Outro caso de introspecção foi relatado publicamente por um senhor que acabara de sair do confessionário e que, sem respeito humano, com uma exuberância bem italiana, contava aos que quisessem ouvir seus pecados.
Fora de si de alegria, gesticulando, falando alto, parecia um ator empolgado em representar um papel diante de um auditório improvisado.
– Minha gente – dizia –, ouçam o que aconteceu comigo. Há trinta e cinco anos eu não botava os pés na igreja. Não queria saber nada de Deus, de Nossa Senhora, dos santos. Levava uma vida infernal. Isto mesmo, vivia como um condenado. Lá um dia uma senhora me sugeriu:
– Que tal você ir a San Giovanni Rotondo e falar com o padre Pio?
Garanto que acabaria tomando jeito nesta sua vida de blasfemador.
Achei graça:
– Se pensa que para o seu Padre eu sou um bocado fácil de engolir, se pensa que ele me apanha com a mesma facilidade como aos outros, está enganada – respondi. Mas, no fundo, esta ideia me incomodava, me verrumava como uma broca perfurando a rocha. Por fim disse a mim mesmo: “Afinal, por que não tentar? É a melhor maneira de me livrar desta ideia importuna”.
Pois é, gente, cheguei aqui ontem à noite. Tudo lotado. E eu, que por nada abro mão do meu conforto, não consegui engolir a janta nem dormir direito. Aquilo bagunçou meu coreto. Passei a noite pensando nos meus pecados. Nunca os tinha visto de perto. Era um verdadeiro desfile. Cheguei a ficar coberto de suor. Também com este calor… Pelas duas da madrugada, à minha volta começaram a disparar os despertadores. Dos quartos vizinhos me chegavam seus sons agudos. Trrr… Trrrr… Que podia eu fazer? Levantei na marra, como todo mundo. Tonto de sono, cuspindo palavrões, fui à igreja.
Alguma coisa de inexplicável me empurrava para lá. Esperei um tempão com os outros diante da porta e com eles também entrei depois. Assisti à Missa do padre Pio. Que Missa! Mas eu me defendia tapando os ouvidos para não escutar suas palavras, tudo em vão. Notei que começava a perder terreno.

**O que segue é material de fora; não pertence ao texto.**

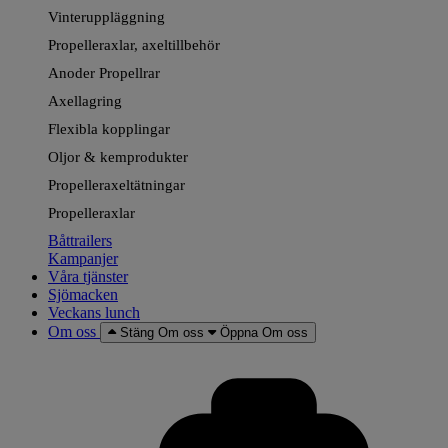
Vinteruppläggning
Propelleraxlar, axeltillbehör
Anoder Propellrar
Axellagring
Flexibla kopplingar
Oljor & kemprodukter
Propelleraxeltätningar
Propelleraxlar
Båttrailers
Kampanjer
Våra tjänster
Sjömacken
Veckans lunch
Om oss
Stäng Om oss
Öppna Om oss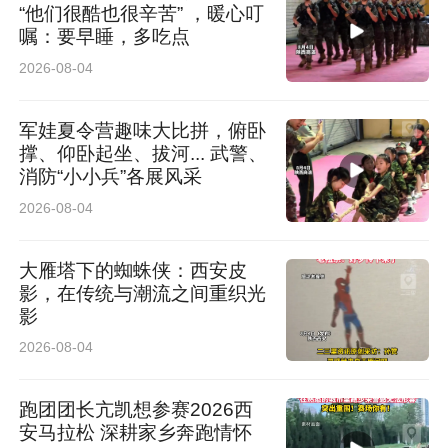
“他们很酷也很辛苦” ，暖心叮
司客户体验中心重点城市覆盖率达87.5%，寿险
嘱：要早睡，多吃点
APP注册用户数达1.7亿人次，消保监管评价连续
2026-08-04
四年位居行业前三。以创新夯实服务，积极构
建“线上+线下”的数字化服务矩阵，将“国寿好服
军娃夏令营趣味大比拼，俯卧
撑、仰卧起坐、拔河... 武警、
务”深深镌刻进高质量发展脉络，通过“智能+人
消防“小小兵”各展风采
工”服务方式，让“简捷”更高效、“品质”更卓
2026-08-04
越、“温暖”更可感。“十四五”期间，该公司“空中
大雁塔下的蜘蛛侠：西安皮
客服”远程人工视频累计服务593.99万人次，各服
影，在传统与潮流之间重织光
影
务触点为老年人提供1.3亿次温暖便捷的适老化服
2026-08-04
务。消保教育宣传及培训覆盖面不断扩大，集中
教育宣传活动有效触及消费者超16.29亿人次。
跑团团长亢凯想参赛2026西
安马拉松 深耕家乡奔跑情怀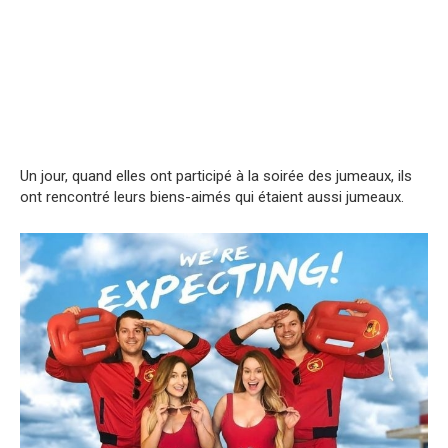
Un jour, quand elles ont participé à la soirée des jumeaux, ils
ont rencontré leurs biens-aimés qui étaient aussi jumeaux.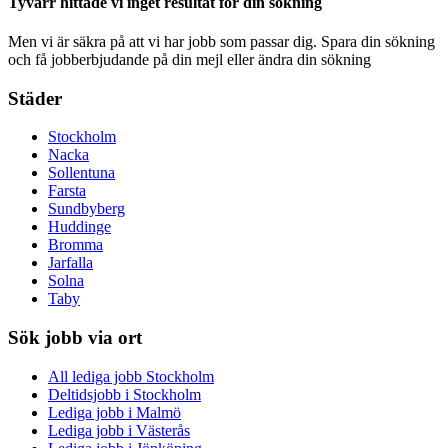
Tyvärr hittade vi inget resultat för din sökning
Men vi är säkra på att vi har jobb som passar dig. Spara din sökning
och få jobberbjudande på din mejl eller ändra din sökning
Städer
Stockholm
Nacka
Sollentuna
Farsta
Sundbyberg
Huddinge
Bromma
Jarfalla
Solna
Taby
Sök jobb via ort
All lediga jobb Stockholm
Deltidsjobb i Stockholm
Lediga jobb i Malmö
Lediga jobb i Västerås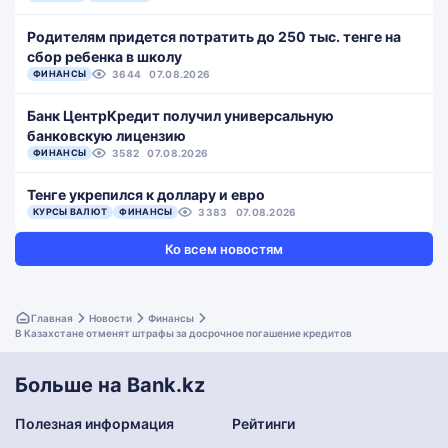
Родителям придется потратить до 250 тыс. тенге на
сбор ребенка в школу
ФИНАНСЫ
3644
07.08.2026
Банк ЦентрКредит получил универсальную
банковскую лицензию
ФИНАНСЫ
3582
07.08.2026
Тенге укрепился к доллару и евро
КУРСЫ ВАЛЮТ
ФИНАНСЫ
3383
07.08.2026
Ко всем новостям
Главная
Новости
Финансы
В Казахстане отменят штрафы за досрочное погашение кредитов
Больше на Bank.kz
Полезная информация
Рейтинги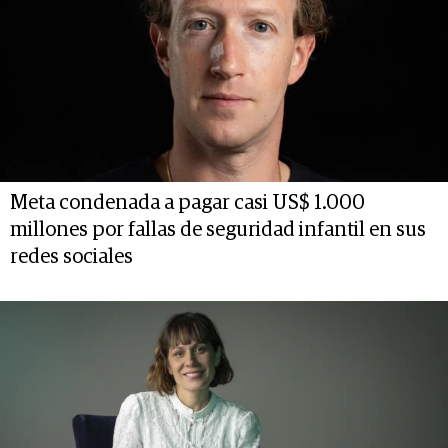
Meta condenada a pagar casi US$ 1.000
millones por fallas de seguridad infantil en sus
redes sociales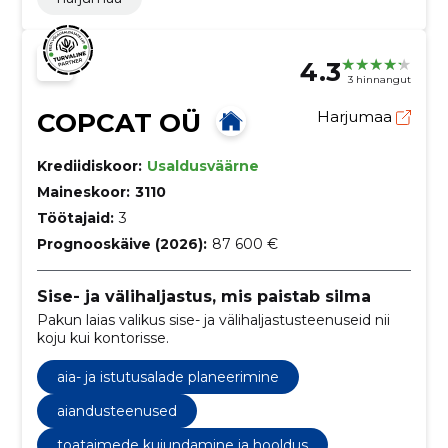
4.3
3 hinnangut
COPCAT OÜ
Harjumaa
Krediidiskoor:
Usaldusväärne
Maineskoor:
3110
Töötajaid:
3
Prognooskäive (2026):
87 600 €
Sise- ja välihaljastus, mis paistab silma
Pakun laias valikus sise- ja välihaljastusteenuseid nii
koju kui kontorisse.
aia- ja istutusalade planeerimine
aiandusteenused
toataimede kujundamine ja hooldus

As orações que ouvia pareciam rachar minha cabeça e eu pronunciava as palavras como um autômato. Depois da Missa, nem sei de que maneira me encontrei na sacristia. Queria ver o Padre de perto, ele e suas chagas. Nisto ele se aproximou e perguntou:
– Não está sentindo a mão de Deus sobre sua cabeça?
– Padre, desejo me confessar! – foi tudo que consegui balbuciar.
– Venha então.
Ajoelhei, mas a minha cabeça estava oca. Vazia como uma panela. Fazia um esforço danado, e não conseguia lembrar um único pecado. Enxergava-os em conjunto, como um lodo viscoso, mas não um a um, como os tinha visto durante a noite. Por onde começar? Vendo-me botar as mãos pelos pés, o Padre me animou:
– Coragem, Filho. Por que se preocupa tanto? Já não me contou tudo durante a Missa? Vamos lá…
Ele mesmo se pôs a enumerar meus pecados, um a um, todos. Até os que havia esquecido. Eu só precisei dizer sim. Por fim, me deu a absolvição.
Agora me sinto leve como uma criança, livre, livre.
– Agradeça à Mãe do Céu! – me disse o Padre na saída.
Boa gente, estou contando isto para que agradeçam a Deus comigo.
Após relatar o fato, Ryska aproveita agora tecer outros comentários sobre a extraordinária arte de se confessar do padre Pio, que “penetrava na alma como a relha do arado penetra na terra. Dissipação as trevas com a violência de um relâmpago, sacudia como um trovão, afundava-se nas consciências como o bisturi do cirurgião cortando os tecido doentes. Abalava e demolida. Só ficava satisfeito ao ver os penitentes vencidos e determinados a começar uma vida nova”.